Bürgermeister Schreitmüller gibt Ausblick auf 2017 und ehrt die Feuerwehrmänner der Gemeinde

Von Günther Brockmann
Barsbüttel
Schon weit vor Beginn des Barsbüttler Neujahrsempfangs in der Aula der Erich-Kästner Gemeinschaftsschule waren etliche Bürger und Bürgerinnen vor Ort. „Frühes Erscheinen sichert die besten Plätze“, war oft zu hören, wenn sich Freunde und Bekannte trafen. Auch am vergangenen Sonntag (8. Januar) war die Aula der Erich-Kästner Schule beim Neujahrsempfang der Gemeinde wieder bestens gefüllt. Sicherlich kamen auch viele, um die Neujahrsrede von Bürgermeister Thomas Schreitmüller zu hören, der dabei stets einen Ausblick auf das neue Jahr gibt. Bevor er mit seiner Rede an der Reihe war, trat die Schülerband der Erich-Kästner Schule mit einem Stück für Gitarre und Gesang auf und Bürgervorsteher Friedrich-Wilhelm Tehge wünschte allen Gäste einen frohes neues Jahr 2017. Bürgermeister Thomas Schreitmüller schloss sich seinen Worten an und ergänzte: „In diesem Jahr stehen Wahlen auf dem Programm. Die Landtagswahl in Schleswig-Holstein im Frühjahr und die Bundestagswahl im Herbst. Ich würde mich freuen, wenn Sie Ihr Mandat wahrnehmen und Ihr Wahlrecht ausnutzen. Nur so bleibt unsere Demokratie eine lebendige Demokratie“, so der Appell des Bürgermeister. Danach widmete er sich in seiner Rede den Plänen in der Gemeinde.

Kindergartenbau

„Wir werden einen neuen Kindergarten für Barsbüttel bauen.
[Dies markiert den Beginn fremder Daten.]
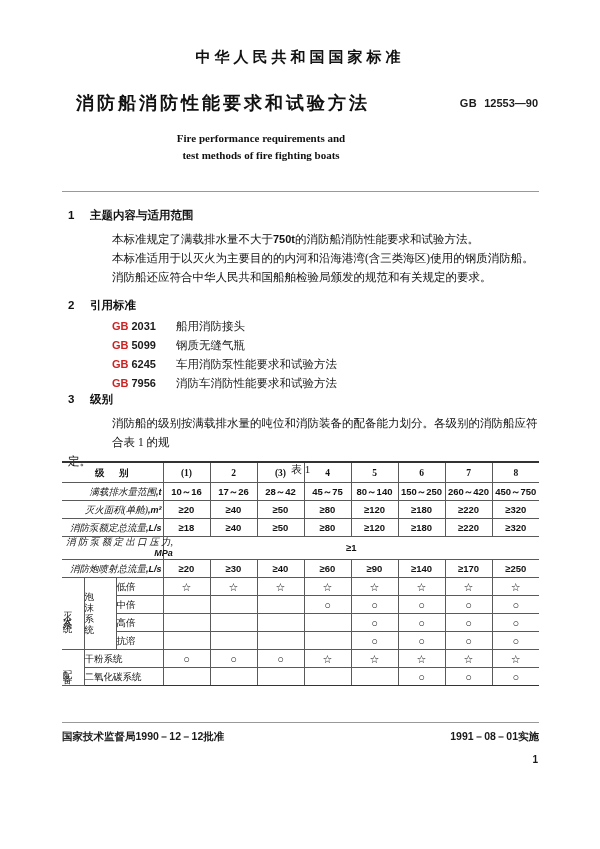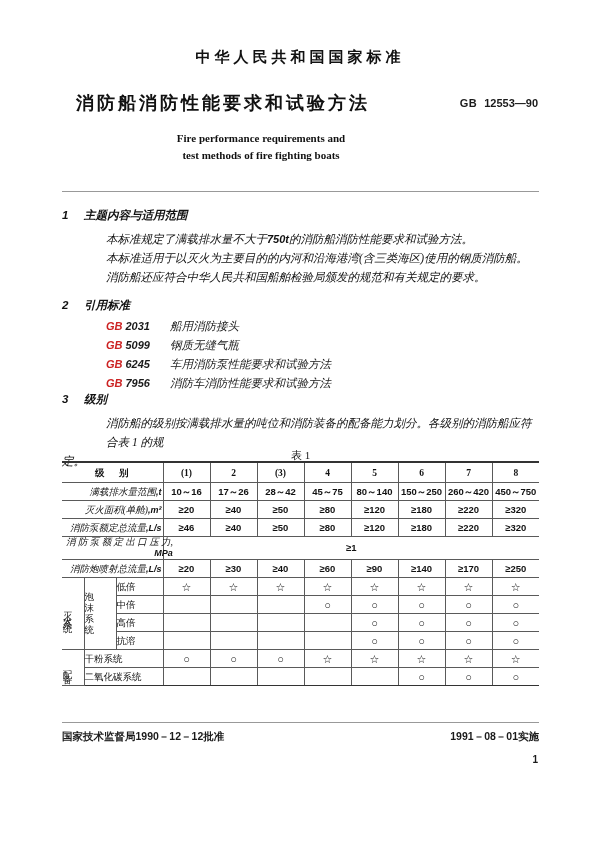--- a/index.html
+++ b/index.html
@@ -80,23 +80,22 @@
     width: 477px;
     height: 0;
     border-top: 1px solid #999;
   }
   .rule-top { top: 191px; }
   .rule-foot { top: 722px; }
 
   
   .section {
     position: absolute;
-    left: 62px;
-    width: 477px;
-    font-style: italic;
+    left: 68px;
+    width: 477px;
   }
   .sec-head {
     font-size: 11.5px;
     font-weight: bold;
     color: #111;
     white-space: nowrap;
   }
   .sec-head .num {
     display: inline-block;
     width: 22px;
@@ -125,21 +124,21 @@
     font-size: 11px;
     font-weight: bold;
   }
   .ref-item .code .gb { color: #cc2222; margin-right: 3px; }
   .ref-item .name { margin-left: 2px; }
 
   
   .tbl-caption {
     position: absolute;
     left: 62px;
-    top: 448px;
+    top: 462px;
     width: 477px;
     text-align: center;
     font-size: 11px;
   }
   table.t1 {
     position: absolute;
     left: 62px;
     top: 461px;
     width: 477px;
     border-collapse: collapse;
@@ -335,21 +334,21 @@
       <td class="numv">≥50</td>
       <td class="numv">≥80</td>
       <td class="numv">≥120</td>
       <td class="numv">≥180</td>
       <td class="numv">≥220</td>
       <td class="numv no-right">≥320</td>
     </tr>
 
     <tr>
       <td class="lbl no-left" colspan="3"><span>消防泵额定总流量</span><span class="unit">,L/s</span></td>
-      <td class="numv">≥46</td>
+      <td class="numv">≥18</td>
       <td class="numv">≥40</td>
       <td class="numv">≥50</td>
       <td class="numv">≥80</td>
       <td class="numv">≥120</td>
       <td class="numv">≥180</td>
       <td class="numv">≥220</td>
       <td class="numv no-right">≥320</td>
     </tr>
 
     <tr>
Am Standort An der Barsbek soll eine Anlage entstehen, die für 60 Kinder Platz bieten wird“, verkündete Thomas Schreitmüller. Als nächstes nannte er den Ausbau der Erich-Kästner Gesamtschule als weiteres Projekt für 2017. „Der geplante Erweiterungsbau soll Platz für acht Klassen bieten“, betonte er. Sorgen bereiten ihm Pläne, die Hamburg vor den Toren von Barsbüttel hat. Die Straße Richtung Jenfeld will Hamburg erneuern. „Das erfordert komplizierte Umleitungsmaßnahmen. So könnte es bedeuten, dass wir von Barsbüttel möglicherweise nur über die Umleitung Autobahn in Richtung Hamburg kommen“, sorgte sich Barsbüttels Bürgermeister.

Mittel für Sportanlagen

Zu seinen weiteren aber positiven Ausblicken für 2017 gehörte die Ankündigung, dass ein zwölf Hektar großes Neubaugebiet – Einzelheiten nannte er noch nicht – ansteht. Außerdem wies er daraufhin, dass genügend Geld vom Land für den dringenden Deckenausbau des Barsbüttler Hallenbades zur Verfügung steht. „Es gibt sogar 750.000 Euro für den Ausbau der Laufbahn des Barsbüttler Sportplatzes. Ich hätte gar nicht gedacht, dass dieses Projekt so teuer sein kann“, betonte der Bürgermeister in seiner Rede.

Glasfaser und Bürgerhaus

Zu den weiteren guten Nachrichten für Barsbüttel gehörten die Anschaffung eines neuen Feuerwehrautos für Stellau und der Ausbau der Glasfaserinfrastruktur für Barsbüttel, der in den Orten Stellau und Stemwarde beginnen soll. Die Gemeinde Willinghusen soll einen neuen Kunstrasenplatz erhalten. Außerdem positiv für Willinghusen: der Bau eines Bürgerhauses. „Wir werden vor Ort demnächst eine Begehung machen und auch schauen, wie Willinghusen darüber
hinaus noch attraktiver werden kann“, kündigte er an. Zum Schluss des Neujahrsempfangs wurden verdiente Männer der Freiwilligen Feuerwehr Barsbüttel für 40-jährige und 25-jährige verdienstvolle ehrenamtliche Mitarbeit ausgezeichnet.